100 Jahre Mädchenverbandsarbeit heißt 100 Jahre Mädchen und Frauen, die aktiv Kirche gestalten. Die ihre Stimme gerade in Zeiten von Unterdrückung der Rechte von Frauen erhoben haben und immer noch erheben. Die einladen, mit einem kritischen Blick die Gesellschaft zu betrachten und diese für Männer und Frauen gleichermaßen gerecht zu verändern.

100 Jahre Mädchenverbandsarbeit zeigt die Wichtigkeit der Rolle von Mädchen und Frauen in der Kirche. Ihr Einsatz am Nächsten, ihr Engagement in der Welt und ihre Motivation für Gerechtigkeit aller Geschlechter sind für unsere lebendige Kirche unverzichtbar. Erste Schritte, die zeigen, dass die Amtskirche diese Wichtigkeit wahrnimmt, werden durch die Forderung der Prüfung des Diakonats für Frauen von Papst Franziskus deutlich. Wir Mädchen und Frauen im BDKJ unterstützen diese Forderung nachdrücklich und darüber hinaus nicht nur die Prüfung, sondern insbesondere die Öffnung des Diakonats für Frauen.

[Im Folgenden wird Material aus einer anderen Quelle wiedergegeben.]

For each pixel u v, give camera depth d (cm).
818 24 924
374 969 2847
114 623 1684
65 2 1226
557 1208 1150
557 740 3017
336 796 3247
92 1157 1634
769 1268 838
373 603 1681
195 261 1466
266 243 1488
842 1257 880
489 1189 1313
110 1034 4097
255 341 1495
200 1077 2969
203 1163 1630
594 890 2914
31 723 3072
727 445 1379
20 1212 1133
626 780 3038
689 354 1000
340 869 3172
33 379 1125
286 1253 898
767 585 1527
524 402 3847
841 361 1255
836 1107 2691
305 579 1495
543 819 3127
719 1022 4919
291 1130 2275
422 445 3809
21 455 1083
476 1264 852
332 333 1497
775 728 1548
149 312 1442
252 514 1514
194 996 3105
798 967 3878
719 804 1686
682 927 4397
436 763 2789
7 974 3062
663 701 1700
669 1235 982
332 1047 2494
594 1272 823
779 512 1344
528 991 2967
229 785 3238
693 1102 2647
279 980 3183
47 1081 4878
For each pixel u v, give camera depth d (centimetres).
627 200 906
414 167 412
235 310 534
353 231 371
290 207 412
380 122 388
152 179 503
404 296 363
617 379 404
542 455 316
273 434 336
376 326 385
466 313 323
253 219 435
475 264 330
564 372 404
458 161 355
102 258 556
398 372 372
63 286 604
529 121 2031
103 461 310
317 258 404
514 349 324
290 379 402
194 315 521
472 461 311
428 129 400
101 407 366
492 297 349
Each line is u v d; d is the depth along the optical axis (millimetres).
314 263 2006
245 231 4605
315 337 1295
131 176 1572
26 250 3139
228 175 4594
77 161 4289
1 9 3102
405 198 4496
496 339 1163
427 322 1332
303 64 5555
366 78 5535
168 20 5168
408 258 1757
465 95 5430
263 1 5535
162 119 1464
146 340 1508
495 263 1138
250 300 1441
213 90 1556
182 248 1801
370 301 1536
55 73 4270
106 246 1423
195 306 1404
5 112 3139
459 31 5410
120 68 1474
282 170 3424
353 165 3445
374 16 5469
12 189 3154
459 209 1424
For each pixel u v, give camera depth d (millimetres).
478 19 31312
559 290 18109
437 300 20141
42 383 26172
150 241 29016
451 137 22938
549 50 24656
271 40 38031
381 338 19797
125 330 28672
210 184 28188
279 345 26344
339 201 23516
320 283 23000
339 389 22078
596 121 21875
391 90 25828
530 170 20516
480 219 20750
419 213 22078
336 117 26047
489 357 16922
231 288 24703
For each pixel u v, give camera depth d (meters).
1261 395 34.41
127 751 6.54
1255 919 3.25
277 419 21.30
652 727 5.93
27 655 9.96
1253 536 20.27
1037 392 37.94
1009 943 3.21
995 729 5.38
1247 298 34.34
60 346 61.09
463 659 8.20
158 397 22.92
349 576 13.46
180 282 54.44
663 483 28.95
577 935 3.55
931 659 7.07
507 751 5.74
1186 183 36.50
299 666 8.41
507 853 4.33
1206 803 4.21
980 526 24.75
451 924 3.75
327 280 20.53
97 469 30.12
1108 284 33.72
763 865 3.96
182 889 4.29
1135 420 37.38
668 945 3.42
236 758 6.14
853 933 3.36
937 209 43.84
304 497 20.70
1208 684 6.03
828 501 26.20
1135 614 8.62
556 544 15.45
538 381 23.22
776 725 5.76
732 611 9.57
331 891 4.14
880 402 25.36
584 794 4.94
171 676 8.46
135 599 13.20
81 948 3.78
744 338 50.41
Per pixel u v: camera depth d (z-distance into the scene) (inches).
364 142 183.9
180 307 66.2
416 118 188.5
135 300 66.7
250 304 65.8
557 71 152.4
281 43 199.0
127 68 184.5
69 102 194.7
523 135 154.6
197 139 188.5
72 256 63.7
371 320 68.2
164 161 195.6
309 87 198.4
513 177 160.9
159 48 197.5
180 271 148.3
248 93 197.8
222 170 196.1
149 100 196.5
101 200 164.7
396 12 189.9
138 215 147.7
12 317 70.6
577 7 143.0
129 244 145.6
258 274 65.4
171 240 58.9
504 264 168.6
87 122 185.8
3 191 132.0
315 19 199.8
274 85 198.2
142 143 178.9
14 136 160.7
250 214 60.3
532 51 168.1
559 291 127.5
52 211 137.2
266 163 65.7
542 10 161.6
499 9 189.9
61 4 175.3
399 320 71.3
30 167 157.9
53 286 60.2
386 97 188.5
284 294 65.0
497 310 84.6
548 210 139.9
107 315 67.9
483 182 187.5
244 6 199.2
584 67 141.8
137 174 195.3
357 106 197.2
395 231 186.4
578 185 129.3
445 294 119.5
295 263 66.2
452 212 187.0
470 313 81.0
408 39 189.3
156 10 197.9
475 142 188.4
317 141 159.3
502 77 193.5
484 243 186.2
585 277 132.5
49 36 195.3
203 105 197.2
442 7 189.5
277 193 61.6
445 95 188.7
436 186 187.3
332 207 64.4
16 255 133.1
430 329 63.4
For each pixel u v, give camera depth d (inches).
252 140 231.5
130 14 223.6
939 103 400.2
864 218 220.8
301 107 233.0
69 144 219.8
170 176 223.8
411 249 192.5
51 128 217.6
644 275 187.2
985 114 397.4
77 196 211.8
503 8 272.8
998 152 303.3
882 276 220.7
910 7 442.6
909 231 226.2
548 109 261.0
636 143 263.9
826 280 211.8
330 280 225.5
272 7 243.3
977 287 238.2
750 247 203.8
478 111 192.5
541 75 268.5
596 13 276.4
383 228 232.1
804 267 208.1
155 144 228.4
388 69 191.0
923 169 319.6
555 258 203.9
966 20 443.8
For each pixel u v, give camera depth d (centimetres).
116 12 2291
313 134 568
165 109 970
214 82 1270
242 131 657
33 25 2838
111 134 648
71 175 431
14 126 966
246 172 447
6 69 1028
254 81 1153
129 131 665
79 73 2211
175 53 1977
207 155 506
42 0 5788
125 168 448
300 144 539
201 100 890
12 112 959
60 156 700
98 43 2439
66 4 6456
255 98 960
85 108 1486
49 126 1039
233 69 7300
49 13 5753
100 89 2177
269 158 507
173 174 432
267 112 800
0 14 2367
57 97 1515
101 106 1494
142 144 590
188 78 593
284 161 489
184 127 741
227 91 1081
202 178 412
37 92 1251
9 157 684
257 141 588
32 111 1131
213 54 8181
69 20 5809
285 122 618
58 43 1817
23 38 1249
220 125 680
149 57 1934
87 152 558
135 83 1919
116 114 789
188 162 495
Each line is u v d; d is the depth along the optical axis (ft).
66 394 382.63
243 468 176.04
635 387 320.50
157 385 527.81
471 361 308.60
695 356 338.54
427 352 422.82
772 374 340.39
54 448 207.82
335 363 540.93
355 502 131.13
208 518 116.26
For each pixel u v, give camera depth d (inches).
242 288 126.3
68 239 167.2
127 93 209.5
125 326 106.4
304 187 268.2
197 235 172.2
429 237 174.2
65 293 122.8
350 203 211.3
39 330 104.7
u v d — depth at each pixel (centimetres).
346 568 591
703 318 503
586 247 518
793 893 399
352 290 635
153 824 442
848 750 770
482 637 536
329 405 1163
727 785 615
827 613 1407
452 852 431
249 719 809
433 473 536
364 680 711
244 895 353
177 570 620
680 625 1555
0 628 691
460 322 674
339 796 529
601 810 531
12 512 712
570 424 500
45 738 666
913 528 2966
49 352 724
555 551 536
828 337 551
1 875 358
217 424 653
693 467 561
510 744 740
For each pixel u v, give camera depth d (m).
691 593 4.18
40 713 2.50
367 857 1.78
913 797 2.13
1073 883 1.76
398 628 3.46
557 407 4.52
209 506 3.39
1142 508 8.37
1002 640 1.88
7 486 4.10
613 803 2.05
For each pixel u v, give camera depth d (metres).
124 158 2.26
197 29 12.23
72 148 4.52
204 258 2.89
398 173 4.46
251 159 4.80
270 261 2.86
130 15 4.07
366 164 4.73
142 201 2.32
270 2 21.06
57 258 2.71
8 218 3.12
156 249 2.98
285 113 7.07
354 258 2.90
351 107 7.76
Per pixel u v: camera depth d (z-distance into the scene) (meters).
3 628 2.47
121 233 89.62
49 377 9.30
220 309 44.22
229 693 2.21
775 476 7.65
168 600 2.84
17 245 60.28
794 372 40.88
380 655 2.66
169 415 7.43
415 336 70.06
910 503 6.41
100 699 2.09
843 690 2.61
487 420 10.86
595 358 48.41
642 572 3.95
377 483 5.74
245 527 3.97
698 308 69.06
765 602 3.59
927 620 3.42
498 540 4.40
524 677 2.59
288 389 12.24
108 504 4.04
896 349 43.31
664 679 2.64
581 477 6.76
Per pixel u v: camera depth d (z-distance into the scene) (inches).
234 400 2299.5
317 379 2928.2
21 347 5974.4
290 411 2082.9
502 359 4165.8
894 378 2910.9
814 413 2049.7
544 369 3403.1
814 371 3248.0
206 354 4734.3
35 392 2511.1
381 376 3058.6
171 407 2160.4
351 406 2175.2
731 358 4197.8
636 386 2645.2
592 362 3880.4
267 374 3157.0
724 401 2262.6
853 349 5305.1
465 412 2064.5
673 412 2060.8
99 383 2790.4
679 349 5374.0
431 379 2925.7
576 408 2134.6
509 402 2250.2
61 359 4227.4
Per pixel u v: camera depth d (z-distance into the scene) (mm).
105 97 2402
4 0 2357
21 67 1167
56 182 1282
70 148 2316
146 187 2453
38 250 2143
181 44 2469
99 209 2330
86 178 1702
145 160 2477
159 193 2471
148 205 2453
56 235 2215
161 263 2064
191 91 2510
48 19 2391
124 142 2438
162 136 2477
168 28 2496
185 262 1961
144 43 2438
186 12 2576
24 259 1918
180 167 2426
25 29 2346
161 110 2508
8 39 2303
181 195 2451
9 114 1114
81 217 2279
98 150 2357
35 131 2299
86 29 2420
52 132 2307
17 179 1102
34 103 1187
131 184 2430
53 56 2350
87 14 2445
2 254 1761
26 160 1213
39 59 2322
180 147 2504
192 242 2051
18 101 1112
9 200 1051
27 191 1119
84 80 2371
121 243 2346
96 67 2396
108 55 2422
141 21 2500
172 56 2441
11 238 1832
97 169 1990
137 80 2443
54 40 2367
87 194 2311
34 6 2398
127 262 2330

Dabei ist es wichtig und unverzichtbar, dass es nicht darum geht, Jungen und Männern ihre Bedeutung in der Kirche und den Ämtern abzusprechen, sondern viel mehr darum, eine Gerechtigkeit herzustellen und damit den Mädchen und Frauen in ihrer Wichtigkeit für die Kirche Wertschätzung, Achtung und Respekt entgegenzubringen. Eine gerechte Kirche in der Welt von heute kann nur bestehen, wenn Mädchen und Jungen, Frauen und Männer in gleicher Weise wertgeschätzt und geachtet werden. Das heißt in letzter Konsequenz, dass es in der Besetzung von Weiheämtern keinen Unterschied zwischen den Geschlechtern geben darf und der Mensch in seinem Mensch-sein im Vordergrund stehen muss.

100 Jahre Mädchenverbandarbeit können nur der Anfang vieler weiterer Jahre sein, in denen Mädchen und Frauen Gesellschaft gestalten, Kirche verändern und ihre Verantwortung in der Welt wahrnehmen.

Wir waren viele. Wir sind viele. Wir sind Mädchen und Frauen im BDKJ.